| DM_Blake |
I assume you meant Twilight Knife? Or is there a Twilight Dagger spell I can't find in the SRD?
Reading Twilight Knife, the knife automatically moves to flank any creature you attack. That's handy. It's also probably small enough to enter an enemy's space, much like a tiny creature must do, which might be useful at times.
Can it flank from inside an enemy's square?
No. Here's why:
When in doubt about whether two characters flank an opponent in the middle, trace an imaginary line between the two attackers' centers. If the line passes through opposite borders of the opponent's space (including corners of those borders), then the opponent is flanked.
.
If the knife is in the enemy's square, and then you draw that imaginary line from the center of the knife/enemy to your center, that line will only pass through one side of the enemy's square. There is no way for it to possibly pass through two opposite sides if it originates from within the enemy's space.

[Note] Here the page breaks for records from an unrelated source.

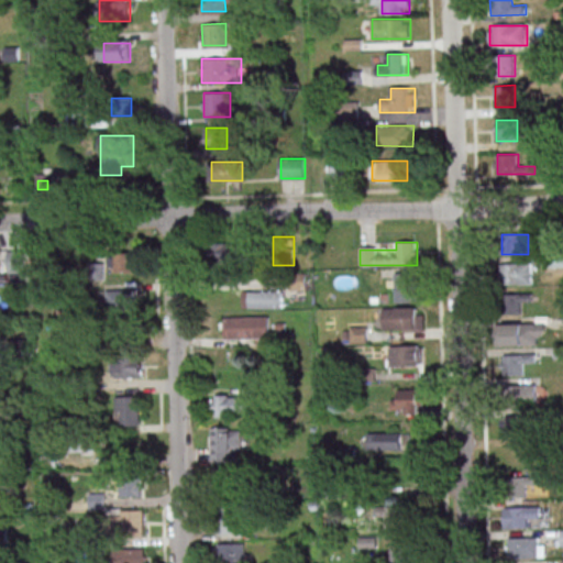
[(211,243),(211,267),(239,267),(239,243),(211,243)]
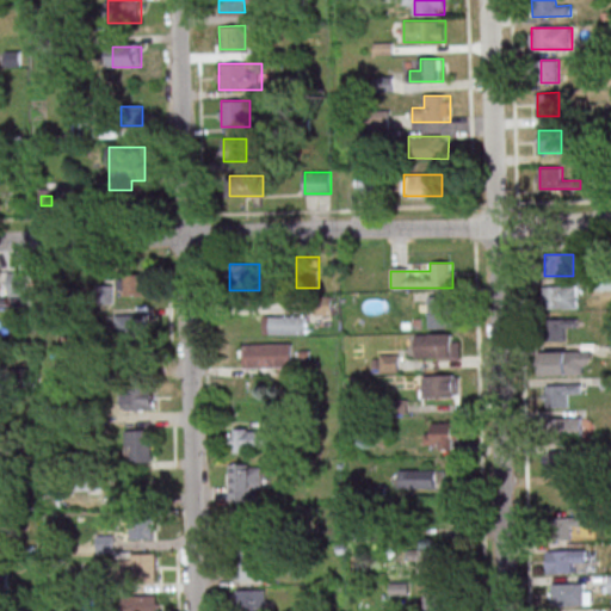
[(8,296),(29,296),(29,271),(8,271),(8,296)]
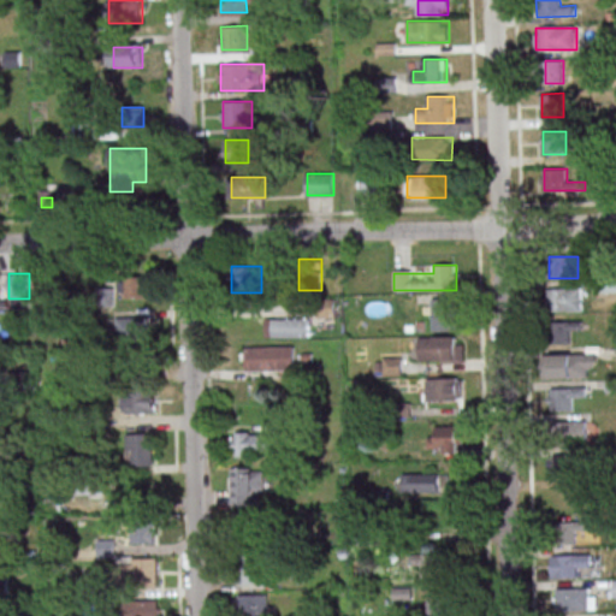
[(148,297),(148,277),(119,277),(119,297),(148,297)]
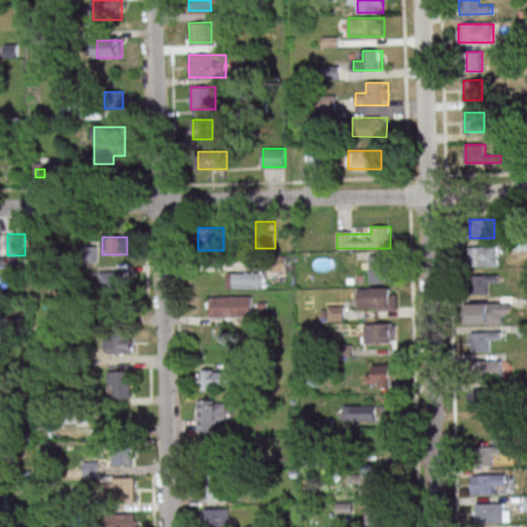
[(499,246),(469,246),(469,266),(499,266),(499,246)]
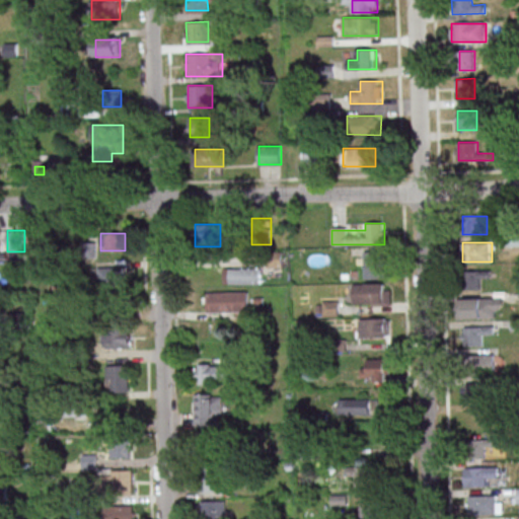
[(384,251),(365,251),(365,279),(384,279),(384,251)]
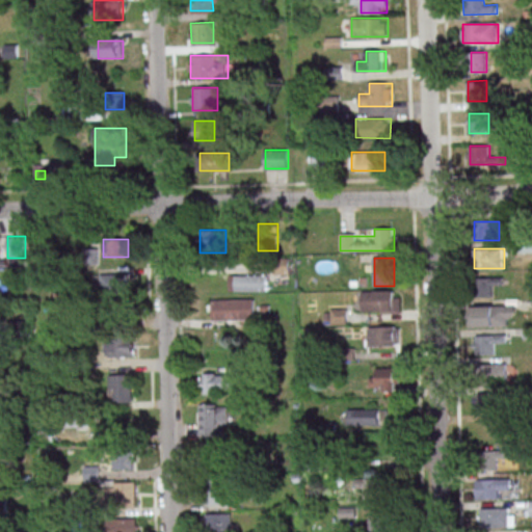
[(129,292),(129,273),(101,273),(101,292),(129,292)]
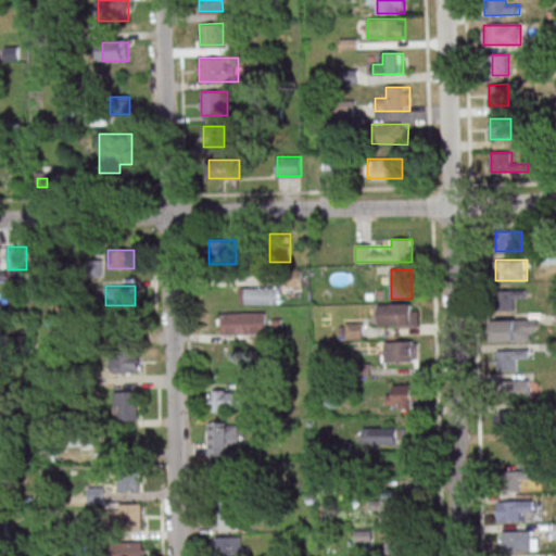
[(279,288),(240,288),(240,304),(279,304),(279,288)]
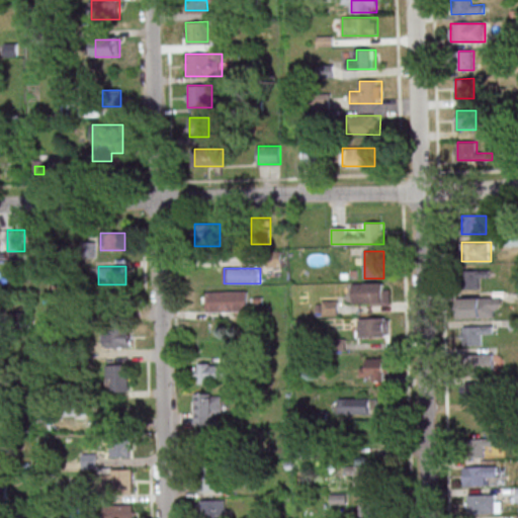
[(464,270),(464,288),(479,288),(479,279),(489,279),(489,270),(464,270)]
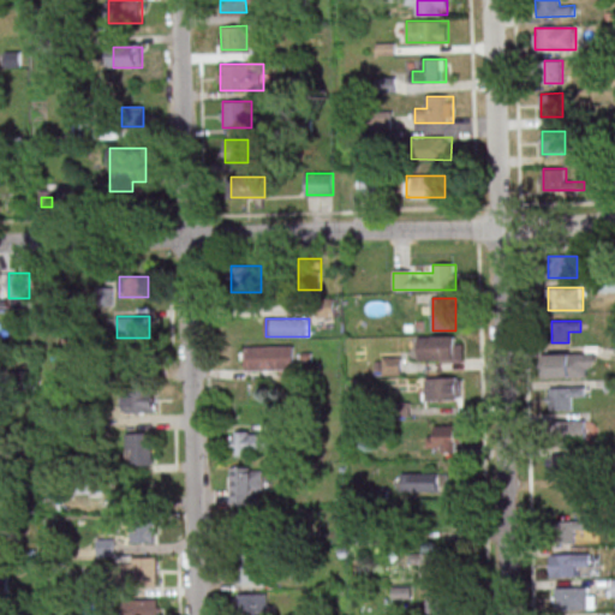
[(464,360),(464,335),(418,335),(418,360),(464,360)]
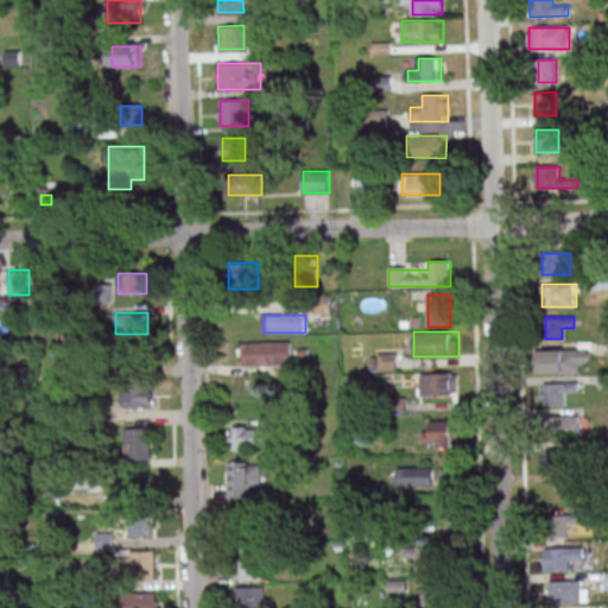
[(241,341),(241,365),(290,365),(290,341),(241,341)]
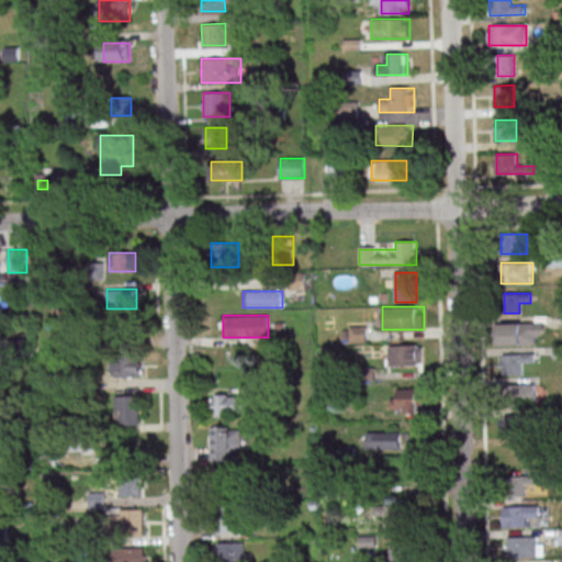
[(502,323),(502,345),(543,345),(543,323),(502,323)]
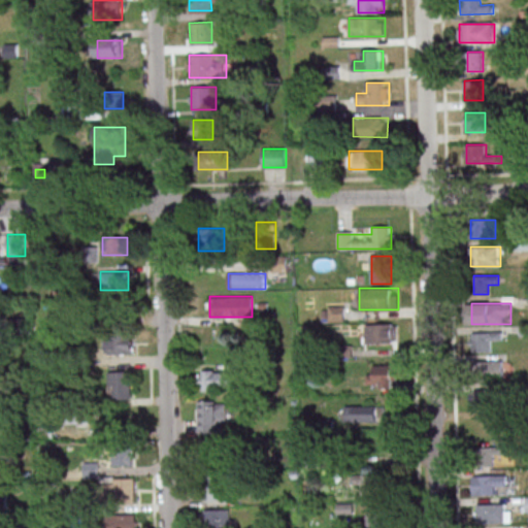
[(396,324),(365,324),(365,343),(396,343),(396,324)]
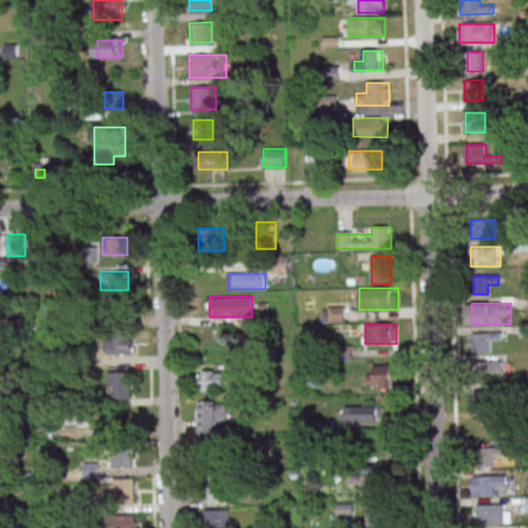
[(470,332),(470,352),(492,352),(492,340),(501,340),(501,332),(470,332)]
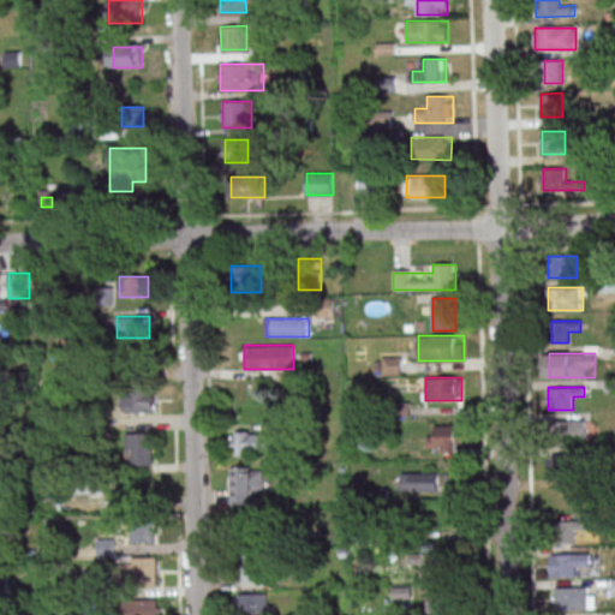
[(155,390),(123,390),(123,413),(155,413),(155,390)]
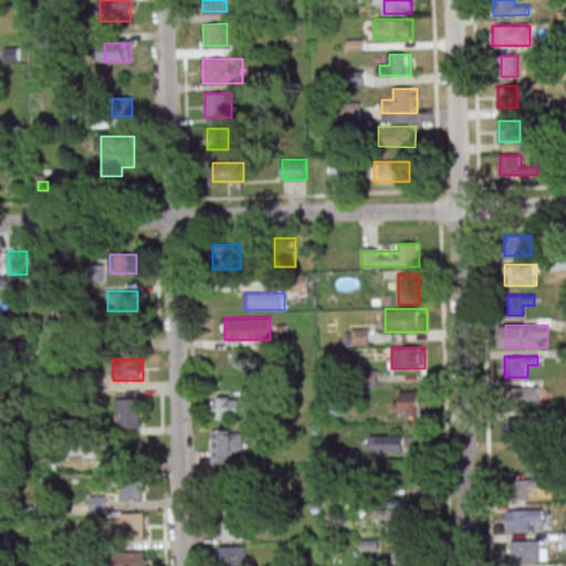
[(540,406),(540,387),(507,387),(507,406),(540,406)]
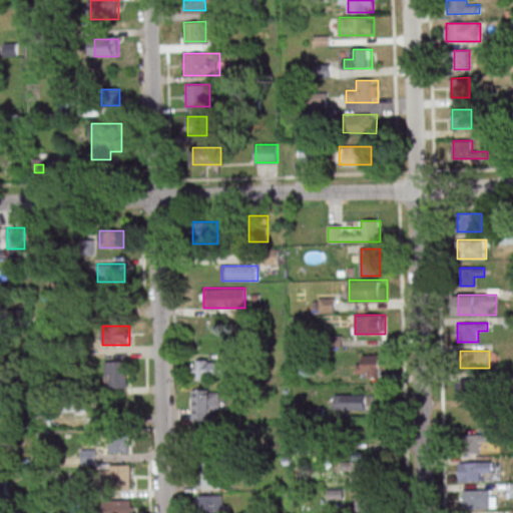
[(382,377),(382,355),(358,355),(358,377),(382,377)]
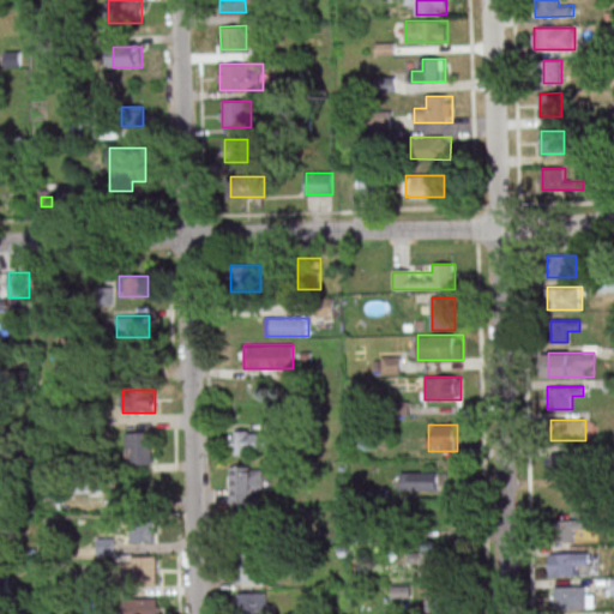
[(260,444),(269,444),(269,431),(230,431),(230,455),(260,455),(260,444)]
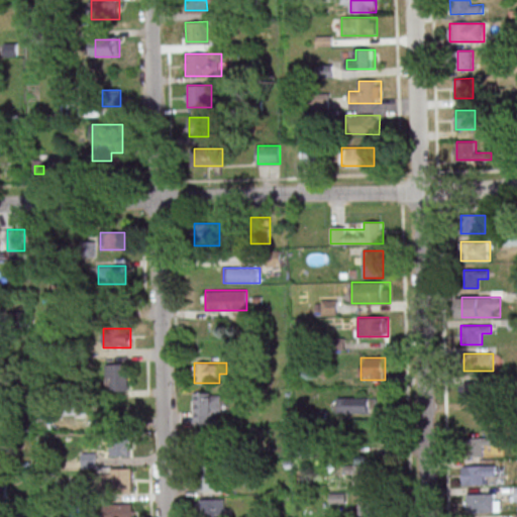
[(128,364),(106,364),(106,392),(128,392),(128,364)]
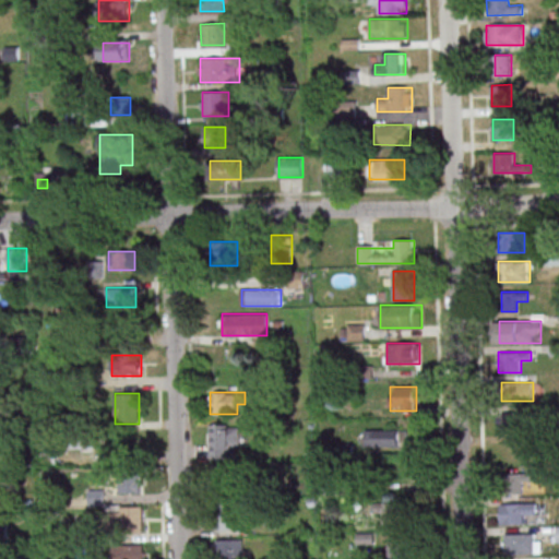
[(500,433),(524,433),(524,414),(500,414),(500,433)]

So while the knife can probably enter an enemy's space because of its tiny size, it certainly cannot flank from inside the enemy's space.
| blahpers |
Tiny creatures normally cannot flank, as they must enter the same square as their opponent to threaten them. You can't draw a line from the center of a square to that same square that passes through opposite borders of that square.
Since twilight knife overrules this by saying it always maneuvers to flank, that could be taken one of at least two ways:
1. The knife is not Tiny (perhaps there's a bodiless rogue holding it). The knife has its own square and cannot enter another creature's square unless the size difference is sufficient.
2. The knife is Tiny but automatically flanks regardless of the usual flanking rules. It enters the opponent's square and is automatically considered flanking at all times.
I would rule 2, but since the fact that it flanks goes against the normal rules for Tiny creatures, I have no idea. An argument could be made that it isn't a creature and thus the size rule doesn't apply, thus 1.